╭─ WORKING DATA

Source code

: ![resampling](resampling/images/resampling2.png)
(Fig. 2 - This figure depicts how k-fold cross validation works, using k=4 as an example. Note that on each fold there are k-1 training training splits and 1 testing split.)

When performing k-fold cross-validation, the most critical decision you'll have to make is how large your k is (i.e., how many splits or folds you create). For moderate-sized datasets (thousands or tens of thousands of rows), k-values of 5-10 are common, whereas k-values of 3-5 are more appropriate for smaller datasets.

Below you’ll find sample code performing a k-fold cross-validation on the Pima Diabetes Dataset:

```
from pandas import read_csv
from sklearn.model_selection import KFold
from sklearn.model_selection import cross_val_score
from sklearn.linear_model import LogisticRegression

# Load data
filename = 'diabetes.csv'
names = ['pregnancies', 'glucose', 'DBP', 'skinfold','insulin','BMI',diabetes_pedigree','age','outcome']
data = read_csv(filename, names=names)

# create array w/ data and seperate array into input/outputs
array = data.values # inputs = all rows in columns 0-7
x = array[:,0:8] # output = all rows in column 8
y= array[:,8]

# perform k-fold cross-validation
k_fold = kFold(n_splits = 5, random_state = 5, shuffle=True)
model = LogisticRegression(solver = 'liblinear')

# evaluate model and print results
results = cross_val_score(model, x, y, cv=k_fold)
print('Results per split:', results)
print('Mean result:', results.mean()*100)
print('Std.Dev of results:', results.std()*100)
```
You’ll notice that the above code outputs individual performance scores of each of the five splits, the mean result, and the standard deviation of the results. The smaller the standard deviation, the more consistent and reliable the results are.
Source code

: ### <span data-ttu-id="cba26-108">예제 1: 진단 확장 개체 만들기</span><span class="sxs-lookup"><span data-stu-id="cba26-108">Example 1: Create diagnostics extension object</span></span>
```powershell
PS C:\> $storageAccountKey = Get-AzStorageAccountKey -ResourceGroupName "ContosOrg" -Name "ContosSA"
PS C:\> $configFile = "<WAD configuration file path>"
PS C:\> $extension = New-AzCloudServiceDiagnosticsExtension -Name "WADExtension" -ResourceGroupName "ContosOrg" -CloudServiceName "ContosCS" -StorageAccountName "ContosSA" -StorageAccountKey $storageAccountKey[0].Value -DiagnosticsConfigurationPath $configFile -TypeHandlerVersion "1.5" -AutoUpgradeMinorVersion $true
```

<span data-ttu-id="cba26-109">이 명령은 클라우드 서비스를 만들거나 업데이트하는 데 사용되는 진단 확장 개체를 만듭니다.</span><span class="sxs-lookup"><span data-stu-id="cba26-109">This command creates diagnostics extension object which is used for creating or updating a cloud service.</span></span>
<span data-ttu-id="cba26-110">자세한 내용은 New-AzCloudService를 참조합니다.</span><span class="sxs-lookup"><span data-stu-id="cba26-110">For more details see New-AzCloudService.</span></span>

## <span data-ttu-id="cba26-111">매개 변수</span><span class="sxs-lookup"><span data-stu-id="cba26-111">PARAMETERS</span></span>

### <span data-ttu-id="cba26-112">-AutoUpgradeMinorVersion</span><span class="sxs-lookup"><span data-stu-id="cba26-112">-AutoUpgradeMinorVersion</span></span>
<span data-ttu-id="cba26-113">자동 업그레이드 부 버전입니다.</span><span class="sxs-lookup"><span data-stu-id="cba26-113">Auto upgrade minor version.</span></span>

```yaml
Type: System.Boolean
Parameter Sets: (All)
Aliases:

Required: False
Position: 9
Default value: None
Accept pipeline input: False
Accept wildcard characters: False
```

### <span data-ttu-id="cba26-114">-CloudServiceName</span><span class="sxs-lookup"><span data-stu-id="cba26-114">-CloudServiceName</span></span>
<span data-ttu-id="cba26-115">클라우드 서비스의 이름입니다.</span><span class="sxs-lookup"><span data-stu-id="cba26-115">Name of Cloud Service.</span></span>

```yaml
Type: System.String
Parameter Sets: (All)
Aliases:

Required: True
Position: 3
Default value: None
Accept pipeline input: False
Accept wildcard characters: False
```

╰─

Could you please reproduce each record exactly, leaving nothing out?

Source code

: ![resampling](resampling/images/resampling2.png)
(Fig. 2 - This figure depicts how k-fold cross validation works, using k=4 as an example. Note that on each fold there are k-1 training training splits and 1 testing split.)

When performing k-fold cross-validation, the most critical decision you'll have to make is how large your k is (i.e., how many splits or folds you create). For moderate-sized datasets (thousands or tens of thousands of rows), k-values of 5-10 are common, whereas k-values of 3-5 are more appropriate for smaller datasets.

Below you’ll find sample code performing a k-fold cross-validation on the Pima Diabetes Dataset:

```
from pandas import read_csv
from sklearn.model_selection import KFold
from sklearn.model_selection import cross_val_score
from sklearn.linear_model import LogisticRegression

# Load data
filename = 'diabetes.csv'
names = ['pregnancies', 'glucose', 'DBP', 'skinfold','insulin','BMI',diabetes_pedigree','age','outcome']
data = read_csv(filename, names=names)

# create array w/ data and seperate array into input/outputs
array = data.values # inputs = all rows in columns 0-7
x = array[:,0:8] # output = all rows in column 8
y= array[:,8]

# perform k-fold cross-validation
k_fold = kFold(n_splits = 5, random_state = 5, shuffle=True)
model = LogisticRegression(solver = 'liblinear')

# evaluate model and print results
results = cross_val_score(model, x, y, cv=k_fold)
print('Results per split:', results)
print('Mean result:', results.mean()*100)
print('Std.Dev of results:', results.std()*100)
```
You’ll notice that the above code outputs individual performance scores of each of the five splits, the mean result, and the standard deviation of the results. The smaller the standard deviation, the more consistent and reliable the results are.
Source code

: ### <span data-ttu-id="cba26-108">예제 1: 진단 확장 개체 만들기</span><span class="sxs-lookup"><span data-stu-id="cba26-108">Example 1: Create diagnostics extension object</span></span>
```powershell
PS C:\> $storageAccountKey = Get-AzStorageAccountKey -ResourceGroupName "ContosOrg" -Name "ContosSA"
PS C:\> $configFile = "<WAD configuration file path>"
PS C:\> $extension = New-AzCloudServiceDiagnosticsExtension -Name "WADExtension" -ResourceGroupName "ContosOrg" -CloudServiceName "ContosCS" -StorageAccountName "ContosSA" -StorageAccountKey $storageAccountKey[0].Value -DiagnosticsConfigurationPath $configFile -TypeHandlerVersion "1.5" -AutoUpgradeMinorVersion $true
```

<span data-ttu-id="cba26-109">이 명령은 클라우드 서비스를 만들거나 업데이트하는 데 사용되는 진단 확장 개체를 만듭니다.</span><span class="sxs-lookup"><span data-stu-id="cba26-109">This command creates diagnostics extension object which is used for creating or updating a cloud service.</span></span>
<span data-ttu-id="cba26-110">자세한 내용은 New-AzCloudService를 참조합니다.</span><span class="sxs-lookup"><span data-stu-id="cba26-110">For more details see New-AzCloudService.</span></span>

## <span data-ttu-id="cba26-111">매개 변수</span><span class="sxs-lookup"><span data-stu-id="cba26-111">PARAMETERS</span></span>

### <span data-ttu-id="cba26-112">-AutoUpgradeMinorVersion</span><span class="sxs-lookup"><span data-stu-id="cba26-112">-AutoUpgradeMinorVersion</span></span>
<span data-ttu-id="cba26-113">자동 업그레이드 부 버전입니다.</span><span class="sxs-lookup"><span data-stu-id="cba26-113">Auto upgrade minor version.</span></span>

```yaml
Type: System.Boolean
Parameter Sets: (All)
Aliases:

Required: False
Position: 9
Default value: None
Accept pipeline input: False
Accept wildcard characters: False
```

### <span data-ttu-id="cba26-114">-CloudServiceName</span><span class="sxs-lookup"><span data-stu-id="cba26-114">-CloudServiceName</span></span>
<span data-ttu-id="cba26-115">클라우드 서비스의 이름입니다.</span><span class="sxs-lookup"><span data-stu-id="cba26-115">Name of Cloud Service.</span></span>

```yaml
Type: System.String
Parameter Sets: (All)
Aliases:

Required: True
Position: 3
Default value: None
Accept pipeline input: False
Accept wildcard characters: False
```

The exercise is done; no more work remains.